In today’s Gospel Our Lord reminds us that with prestige and recognition comes expectation: the expectations we have, but also the expectations of others. When we seek recognition or prestige for their sake, climbing the social ladder, trying to get ahead in life, at some point we come to the realization, if we’re fortunate, that we’re milking past glories instead of doing the things that’d merit recognition. That’s vainglory. If we don’t realize it we can be sure that others do. Jesus puts us on guard against resting on our laurels, as some scribes did, who focused on maintaining and increasing their prestige instead of helping people to understand God’s word, which is what they were trained to do, and what was expected of them.
Does that mean we should stop trying to achieve and reject any recognition? Our focus should be on what we can do with the talents that God gives us to glorify him and serve others. Just as most of us go from elementary school to high school and on to college, those diplomas are signposts of recognition along the road of life, but also the expectation that with all that education we’ll accomplish bigger and better things not only for ourselves, but for others. If we focus on giving the best of ourselves for the sake of others, receiving recognition for it or not doesn’t matter to us.

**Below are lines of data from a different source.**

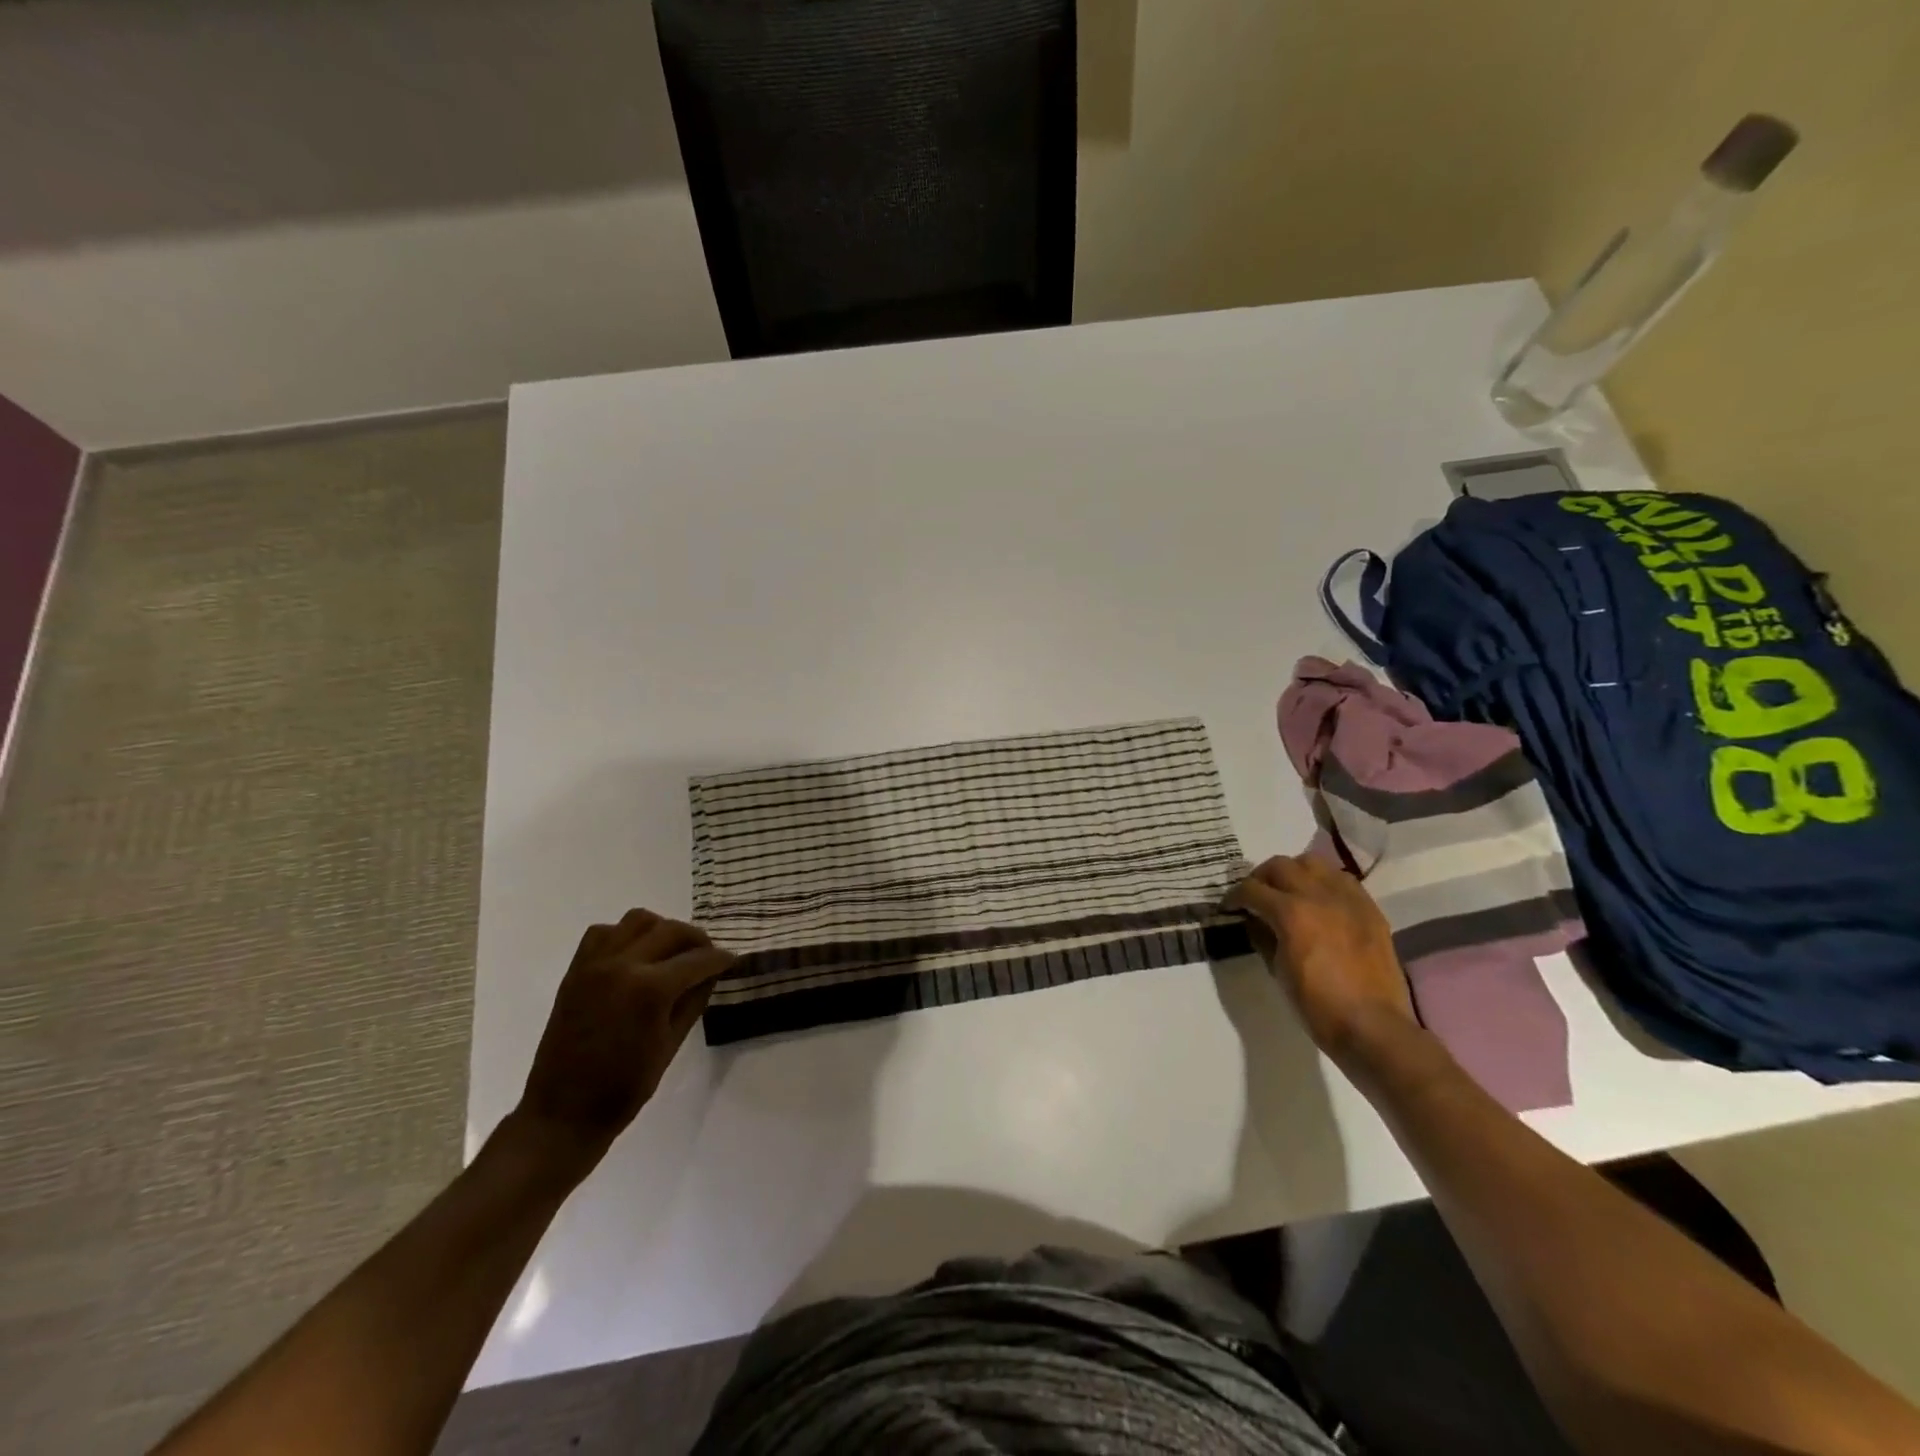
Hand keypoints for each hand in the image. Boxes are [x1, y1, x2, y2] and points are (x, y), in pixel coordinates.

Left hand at [514, 909, 733, 1170]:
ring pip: (637, 920)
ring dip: (661, 929)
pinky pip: (604, 933)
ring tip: (671, 951)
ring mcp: (595, 964)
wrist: (563, 1112)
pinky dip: (625, 935)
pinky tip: (636, 957)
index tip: (732, 960)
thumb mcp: (672, 1043)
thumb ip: (694, 1000)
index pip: (698, 959)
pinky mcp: (576, 970)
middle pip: (670, 930)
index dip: (720, 959)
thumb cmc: (625, 1087)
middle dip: (696, 939)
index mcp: (650, 989)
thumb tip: (712, 972)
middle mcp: (622, 965)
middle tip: (707, 956)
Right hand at [1224, 854, 1415, 1060]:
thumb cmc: (1317, 1004)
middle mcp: (1319, 895)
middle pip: (1280, 865)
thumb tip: (1255, 921)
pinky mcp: (1370, 908)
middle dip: (1261, 878)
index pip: (1252, 889)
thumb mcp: (1277, 970)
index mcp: (1291, 912)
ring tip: (1289, 891)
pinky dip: (1324, 883)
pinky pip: (1342, 880)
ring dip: (1294, 872)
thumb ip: (1263, 937)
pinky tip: (1321, 902)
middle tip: (1256, 896)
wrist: (1372, 1026)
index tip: (1229, 907)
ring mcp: (1348, 899)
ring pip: (1313, 863)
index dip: (1234, 897)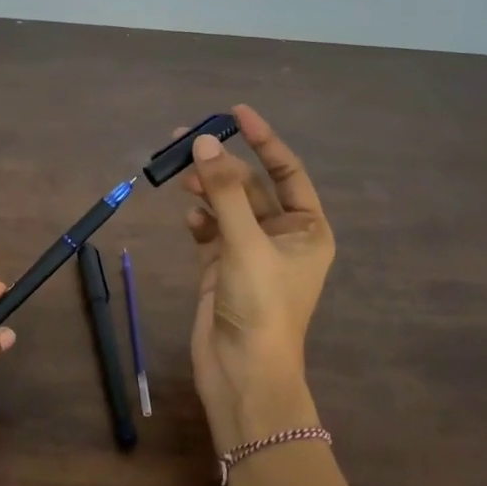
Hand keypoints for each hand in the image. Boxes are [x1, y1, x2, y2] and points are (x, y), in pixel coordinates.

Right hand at [179, 105, 334, 451]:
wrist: (243, 373)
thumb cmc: (260, 306)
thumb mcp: (246, 244)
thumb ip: (225, 192)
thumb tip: (204, 144)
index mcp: (308, 228)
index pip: (287, 171)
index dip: (264, 139)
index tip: (235, 113)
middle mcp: (282, 236)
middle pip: (251, 186)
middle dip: (222, 164)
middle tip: (185, 140)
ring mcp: (250, 253)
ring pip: (227, 207)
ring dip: (206, 189)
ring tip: (179, 173)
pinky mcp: (222, 268)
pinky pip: (210, 231)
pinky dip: (199, 219)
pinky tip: (188, 215)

This is a healthy way of keeping our accomplishments from getting to our heads.
Let’s try to be more like the unassuming widow in today’s Gospel who gives until it hurts, seeking nothing in return, and not like the rich people who only gave of their excess and were probably just trying to maintain their prestige. Let’s ask Our Lord to show is whether we should be giving more for the sake of others, and to give glory to him for whatever recognition or prestige that comes our way.
Readings: Tobit 12:1, 5–15, 20; Psalm 13:2, 6e; Mark 12:38–44.